The former Nazi secretary Irmgard Furchner around 1944. (Newsflash)

She had previously written a letter to the court dated 8th September telling the judge why she believed she was not fit to stand trial.

It read: “Due to my age and physical limitations, I will not attend the court dates and ask the defence attorney to represent me.

“I would like to spare myself these embarrassments and not make myself the mockery of humanity.”

Stutthof Nazi Death Camp in Poland. (Newsflash)

Despite the letter, the court did not appear to believe that Furchner would make a run for it and as a result, she was allowed to come and go freely in the build-up to the 30th September trial.

According to reports, Furchner left her retirement home in the town of Quickborn, Hamburg, jumped in a taxi and failed to show up at the trial.

Thomas Walther, an assistant prosecutor in the trial, told the German news site Tagesspiegel that the court failed to take the letter seriously.

The former Nazi secretary Irmgard Furchner around 1944. (Newsflash)

He said: “The court did not react in any way.

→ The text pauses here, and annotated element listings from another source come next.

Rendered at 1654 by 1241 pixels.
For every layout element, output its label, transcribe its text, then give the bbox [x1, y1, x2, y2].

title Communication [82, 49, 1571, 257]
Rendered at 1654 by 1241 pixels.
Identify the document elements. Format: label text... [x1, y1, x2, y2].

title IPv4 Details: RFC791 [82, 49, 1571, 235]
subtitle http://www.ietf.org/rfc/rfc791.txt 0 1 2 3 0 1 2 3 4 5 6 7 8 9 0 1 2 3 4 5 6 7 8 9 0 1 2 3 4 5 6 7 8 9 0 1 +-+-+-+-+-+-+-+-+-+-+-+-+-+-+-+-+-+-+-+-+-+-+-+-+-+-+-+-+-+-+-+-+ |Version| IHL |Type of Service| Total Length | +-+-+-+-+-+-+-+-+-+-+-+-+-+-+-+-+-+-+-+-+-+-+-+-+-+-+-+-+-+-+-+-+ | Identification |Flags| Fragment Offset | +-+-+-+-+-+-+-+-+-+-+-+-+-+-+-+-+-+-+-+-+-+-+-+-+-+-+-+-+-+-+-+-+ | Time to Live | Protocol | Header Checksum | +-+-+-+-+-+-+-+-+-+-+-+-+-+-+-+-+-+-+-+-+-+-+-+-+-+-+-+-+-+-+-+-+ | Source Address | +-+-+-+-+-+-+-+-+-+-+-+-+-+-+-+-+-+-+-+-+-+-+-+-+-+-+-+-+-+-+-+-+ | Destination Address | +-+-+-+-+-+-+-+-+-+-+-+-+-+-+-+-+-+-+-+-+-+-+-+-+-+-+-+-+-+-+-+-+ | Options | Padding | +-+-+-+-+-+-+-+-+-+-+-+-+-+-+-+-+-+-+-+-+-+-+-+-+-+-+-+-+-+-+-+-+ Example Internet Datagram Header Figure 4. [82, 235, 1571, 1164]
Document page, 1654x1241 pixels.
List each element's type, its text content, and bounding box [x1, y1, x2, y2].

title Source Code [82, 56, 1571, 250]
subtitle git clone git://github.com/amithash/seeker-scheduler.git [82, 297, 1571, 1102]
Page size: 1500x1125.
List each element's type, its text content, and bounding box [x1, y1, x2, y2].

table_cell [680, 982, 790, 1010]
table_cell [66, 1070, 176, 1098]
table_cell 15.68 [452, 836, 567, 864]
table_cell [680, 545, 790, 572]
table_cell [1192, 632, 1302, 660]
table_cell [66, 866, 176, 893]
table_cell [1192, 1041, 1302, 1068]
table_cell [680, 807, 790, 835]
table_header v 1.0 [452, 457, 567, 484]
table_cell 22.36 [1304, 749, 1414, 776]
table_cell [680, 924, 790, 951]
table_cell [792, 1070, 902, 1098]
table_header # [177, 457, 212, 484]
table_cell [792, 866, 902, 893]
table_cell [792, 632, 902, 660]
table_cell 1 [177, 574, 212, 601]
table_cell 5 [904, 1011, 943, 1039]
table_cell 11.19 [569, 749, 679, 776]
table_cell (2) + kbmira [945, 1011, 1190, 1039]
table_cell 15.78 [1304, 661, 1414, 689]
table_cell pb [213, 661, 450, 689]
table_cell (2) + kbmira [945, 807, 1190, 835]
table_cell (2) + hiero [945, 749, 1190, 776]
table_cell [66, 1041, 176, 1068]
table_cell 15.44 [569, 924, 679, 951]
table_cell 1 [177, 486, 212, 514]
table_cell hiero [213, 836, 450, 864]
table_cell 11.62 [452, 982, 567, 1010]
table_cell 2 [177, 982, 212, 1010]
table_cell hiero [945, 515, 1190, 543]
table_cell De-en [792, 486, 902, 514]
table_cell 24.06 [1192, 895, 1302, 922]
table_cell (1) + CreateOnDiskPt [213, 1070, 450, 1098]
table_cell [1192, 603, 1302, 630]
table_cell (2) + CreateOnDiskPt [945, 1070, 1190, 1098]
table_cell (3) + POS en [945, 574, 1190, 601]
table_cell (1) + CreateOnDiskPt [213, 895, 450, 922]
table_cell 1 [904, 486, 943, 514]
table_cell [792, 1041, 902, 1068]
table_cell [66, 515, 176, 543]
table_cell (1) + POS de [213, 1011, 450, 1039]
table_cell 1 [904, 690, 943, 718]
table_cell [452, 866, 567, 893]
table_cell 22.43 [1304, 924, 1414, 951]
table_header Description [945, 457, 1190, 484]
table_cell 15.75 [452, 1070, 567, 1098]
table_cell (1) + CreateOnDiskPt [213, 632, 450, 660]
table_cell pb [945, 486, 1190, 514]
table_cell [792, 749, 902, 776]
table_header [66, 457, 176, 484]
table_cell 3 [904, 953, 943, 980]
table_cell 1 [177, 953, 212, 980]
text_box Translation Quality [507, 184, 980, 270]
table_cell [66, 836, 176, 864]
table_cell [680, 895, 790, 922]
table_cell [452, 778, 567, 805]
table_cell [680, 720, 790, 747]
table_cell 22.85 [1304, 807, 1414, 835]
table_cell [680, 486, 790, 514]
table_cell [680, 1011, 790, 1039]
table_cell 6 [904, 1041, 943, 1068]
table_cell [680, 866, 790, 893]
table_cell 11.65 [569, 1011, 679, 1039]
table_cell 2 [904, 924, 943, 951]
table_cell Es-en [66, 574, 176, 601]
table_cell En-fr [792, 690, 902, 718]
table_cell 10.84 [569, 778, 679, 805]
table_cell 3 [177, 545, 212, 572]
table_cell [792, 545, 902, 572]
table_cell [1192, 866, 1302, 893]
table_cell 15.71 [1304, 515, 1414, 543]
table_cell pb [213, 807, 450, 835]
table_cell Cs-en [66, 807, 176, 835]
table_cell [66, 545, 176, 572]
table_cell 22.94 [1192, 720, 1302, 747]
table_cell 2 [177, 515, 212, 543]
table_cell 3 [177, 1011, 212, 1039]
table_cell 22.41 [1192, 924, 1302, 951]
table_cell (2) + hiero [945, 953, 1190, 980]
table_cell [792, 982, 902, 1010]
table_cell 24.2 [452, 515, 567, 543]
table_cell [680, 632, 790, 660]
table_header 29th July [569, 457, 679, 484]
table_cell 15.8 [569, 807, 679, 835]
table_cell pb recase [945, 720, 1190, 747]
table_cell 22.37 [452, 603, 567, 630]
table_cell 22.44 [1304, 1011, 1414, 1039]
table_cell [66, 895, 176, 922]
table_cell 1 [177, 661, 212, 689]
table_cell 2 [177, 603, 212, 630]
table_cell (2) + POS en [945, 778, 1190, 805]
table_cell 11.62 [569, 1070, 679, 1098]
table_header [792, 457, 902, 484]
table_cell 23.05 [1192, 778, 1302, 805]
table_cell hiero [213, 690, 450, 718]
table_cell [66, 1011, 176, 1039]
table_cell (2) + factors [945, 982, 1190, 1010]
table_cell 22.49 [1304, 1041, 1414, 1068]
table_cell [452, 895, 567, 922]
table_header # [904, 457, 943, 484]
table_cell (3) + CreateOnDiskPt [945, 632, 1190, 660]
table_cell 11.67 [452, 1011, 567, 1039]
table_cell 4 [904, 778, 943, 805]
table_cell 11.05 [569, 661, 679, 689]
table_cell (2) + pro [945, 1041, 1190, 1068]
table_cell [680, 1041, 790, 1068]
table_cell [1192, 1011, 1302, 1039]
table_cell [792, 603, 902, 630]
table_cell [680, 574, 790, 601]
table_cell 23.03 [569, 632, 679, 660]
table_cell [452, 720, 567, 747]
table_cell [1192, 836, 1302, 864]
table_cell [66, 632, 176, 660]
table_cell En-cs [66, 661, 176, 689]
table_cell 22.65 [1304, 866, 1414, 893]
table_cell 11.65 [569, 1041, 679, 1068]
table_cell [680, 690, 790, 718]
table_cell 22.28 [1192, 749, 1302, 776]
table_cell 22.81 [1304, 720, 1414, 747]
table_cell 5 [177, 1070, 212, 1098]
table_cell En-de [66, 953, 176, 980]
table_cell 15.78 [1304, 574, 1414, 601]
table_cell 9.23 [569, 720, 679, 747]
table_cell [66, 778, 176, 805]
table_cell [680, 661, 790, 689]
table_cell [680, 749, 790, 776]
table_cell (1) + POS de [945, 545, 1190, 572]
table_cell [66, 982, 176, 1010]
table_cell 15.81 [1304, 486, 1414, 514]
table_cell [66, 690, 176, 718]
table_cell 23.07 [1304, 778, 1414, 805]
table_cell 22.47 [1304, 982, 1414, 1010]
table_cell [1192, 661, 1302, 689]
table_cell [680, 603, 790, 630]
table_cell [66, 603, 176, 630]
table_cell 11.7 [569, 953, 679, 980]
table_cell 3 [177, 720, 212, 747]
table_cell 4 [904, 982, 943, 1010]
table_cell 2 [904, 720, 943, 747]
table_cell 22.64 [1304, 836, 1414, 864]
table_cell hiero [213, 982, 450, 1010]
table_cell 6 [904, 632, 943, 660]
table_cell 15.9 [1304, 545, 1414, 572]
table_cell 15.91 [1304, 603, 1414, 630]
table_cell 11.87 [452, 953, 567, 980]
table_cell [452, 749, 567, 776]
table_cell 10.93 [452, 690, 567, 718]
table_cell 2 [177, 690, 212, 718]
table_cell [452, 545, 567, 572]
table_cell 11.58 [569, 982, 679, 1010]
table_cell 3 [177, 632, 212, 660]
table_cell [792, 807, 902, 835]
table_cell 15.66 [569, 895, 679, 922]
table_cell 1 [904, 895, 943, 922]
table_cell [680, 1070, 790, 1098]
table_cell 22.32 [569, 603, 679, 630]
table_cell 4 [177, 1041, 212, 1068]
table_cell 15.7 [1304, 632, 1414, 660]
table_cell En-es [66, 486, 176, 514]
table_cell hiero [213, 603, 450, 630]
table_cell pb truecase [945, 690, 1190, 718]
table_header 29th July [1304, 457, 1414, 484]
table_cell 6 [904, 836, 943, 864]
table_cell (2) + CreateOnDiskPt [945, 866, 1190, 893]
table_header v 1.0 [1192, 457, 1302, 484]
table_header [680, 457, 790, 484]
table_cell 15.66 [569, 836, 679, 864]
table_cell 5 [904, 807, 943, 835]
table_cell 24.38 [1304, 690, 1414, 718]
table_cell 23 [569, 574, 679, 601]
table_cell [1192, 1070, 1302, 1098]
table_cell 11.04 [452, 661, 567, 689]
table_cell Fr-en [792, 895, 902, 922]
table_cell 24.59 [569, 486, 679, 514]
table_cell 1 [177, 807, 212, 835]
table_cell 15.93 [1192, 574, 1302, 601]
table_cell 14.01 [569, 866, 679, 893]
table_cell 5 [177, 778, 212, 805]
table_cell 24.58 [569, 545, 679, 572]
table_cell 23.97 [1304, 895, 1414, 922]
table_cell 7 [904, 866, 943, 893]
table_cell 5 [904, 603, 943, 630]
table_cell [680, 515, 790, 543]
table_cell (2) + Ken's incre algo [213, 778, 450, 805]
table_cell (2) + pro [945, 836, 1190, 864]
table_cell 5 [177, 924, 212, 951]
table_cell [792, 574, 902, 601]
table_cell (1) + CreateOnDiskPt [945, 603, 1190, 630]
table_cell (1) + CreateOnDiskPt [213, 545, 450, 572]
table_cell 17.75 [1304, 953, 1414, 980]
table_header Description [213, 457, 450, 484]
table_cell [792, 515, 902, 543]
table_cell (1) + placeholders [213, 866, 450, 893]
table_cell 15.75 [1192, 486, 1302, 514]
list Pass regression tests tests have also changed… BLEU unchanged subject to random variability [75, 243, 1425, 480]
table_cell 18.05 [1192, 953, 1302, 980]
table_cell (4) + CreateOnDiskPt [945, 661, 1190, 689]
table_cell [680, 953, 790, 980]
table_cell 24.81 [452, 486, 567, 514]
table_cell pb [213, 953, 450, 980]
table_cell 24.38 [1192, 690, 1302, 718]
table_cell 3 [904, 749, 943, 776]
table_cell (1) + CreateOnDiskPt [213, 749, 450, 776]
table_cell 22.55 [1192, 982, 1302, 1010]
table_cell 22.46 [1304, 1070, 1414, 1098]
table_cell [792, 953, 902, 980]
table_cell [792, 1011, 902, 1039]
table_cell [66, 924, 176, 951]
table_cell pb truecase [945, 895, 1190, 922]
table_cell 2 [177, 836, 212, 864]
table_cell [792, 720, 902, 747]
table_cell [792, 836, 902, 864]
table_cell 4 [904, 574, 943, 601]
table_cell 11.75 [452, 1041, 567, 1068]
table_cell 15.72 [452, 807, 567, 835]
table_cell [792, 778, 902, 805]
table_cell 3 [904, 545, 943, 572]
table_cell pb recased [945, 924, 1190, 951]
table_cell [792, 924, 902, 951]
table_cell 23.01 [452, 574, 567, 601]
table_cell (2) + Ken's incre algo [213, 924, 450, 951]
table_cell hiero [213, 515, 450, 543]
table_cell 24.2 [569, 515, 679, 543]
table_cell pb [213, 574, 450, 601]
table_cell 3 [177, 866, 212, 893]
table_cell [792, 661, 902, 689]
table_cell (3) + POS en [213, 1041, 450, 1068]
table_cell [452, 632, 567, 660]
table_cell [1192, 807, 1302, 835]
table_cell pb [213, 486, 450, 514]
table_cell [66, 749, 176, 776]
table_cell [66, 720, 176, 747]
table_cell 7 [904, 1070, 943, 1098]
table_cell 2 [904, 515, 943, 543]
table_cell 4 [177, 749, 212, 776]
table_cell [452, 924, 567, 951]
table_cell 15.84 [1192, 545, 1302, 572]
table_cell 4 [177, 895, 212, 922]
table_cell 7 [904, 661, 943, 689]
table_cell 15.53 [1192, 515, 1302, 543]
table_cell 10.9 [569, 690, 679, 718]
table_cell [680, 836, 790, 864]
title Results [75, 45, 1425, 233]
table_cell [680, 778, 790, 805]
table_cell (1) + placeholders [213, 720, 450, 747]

You just waited.”

Police arrested the 96-year-old woman just hours later and held her in custody for five days. It was not revealed where she had gone.

She will go on trial at the Itzehoe Regional Court when it gets underway tomorrow, 19th October.

Stutthof Nazi Death Camp in Poland. (Newsflash)

Furchner worked from June 1943 to April 1945 in the command office of the German concentration camp as a stenographer and typist.

She is charged with helping camp officers with the systematic killing of prisoners. She was just 18 or 19 years old when she started work at the camp and as a result, her trial will take place in a youth chamber.

The prosecutor is arguing that she formed a key part of the apparatus that made it possible for the camp to run and carry out mass exterminations of prisoners.

SS officer Paul Werner Hoppe, Furchner’s boss during her time at the camp, was sentenced to nine years in prison for his position at the camp by a West German court in 1957.

Itzehoe district court. (Newsflash)

The news site Tag 24 reported that around 65,000 people died at Stutthof concentration camp and its sub-camps as well as during the so-called death marches at the end of the war.

The camp operated for over six years and was liberated by Allied forces in May 1945.

Christoph Heubner, vice president of the International Auschwitz Committee, told AFP the escape attempt showed “contempt for the survivors and also for the rule of law”.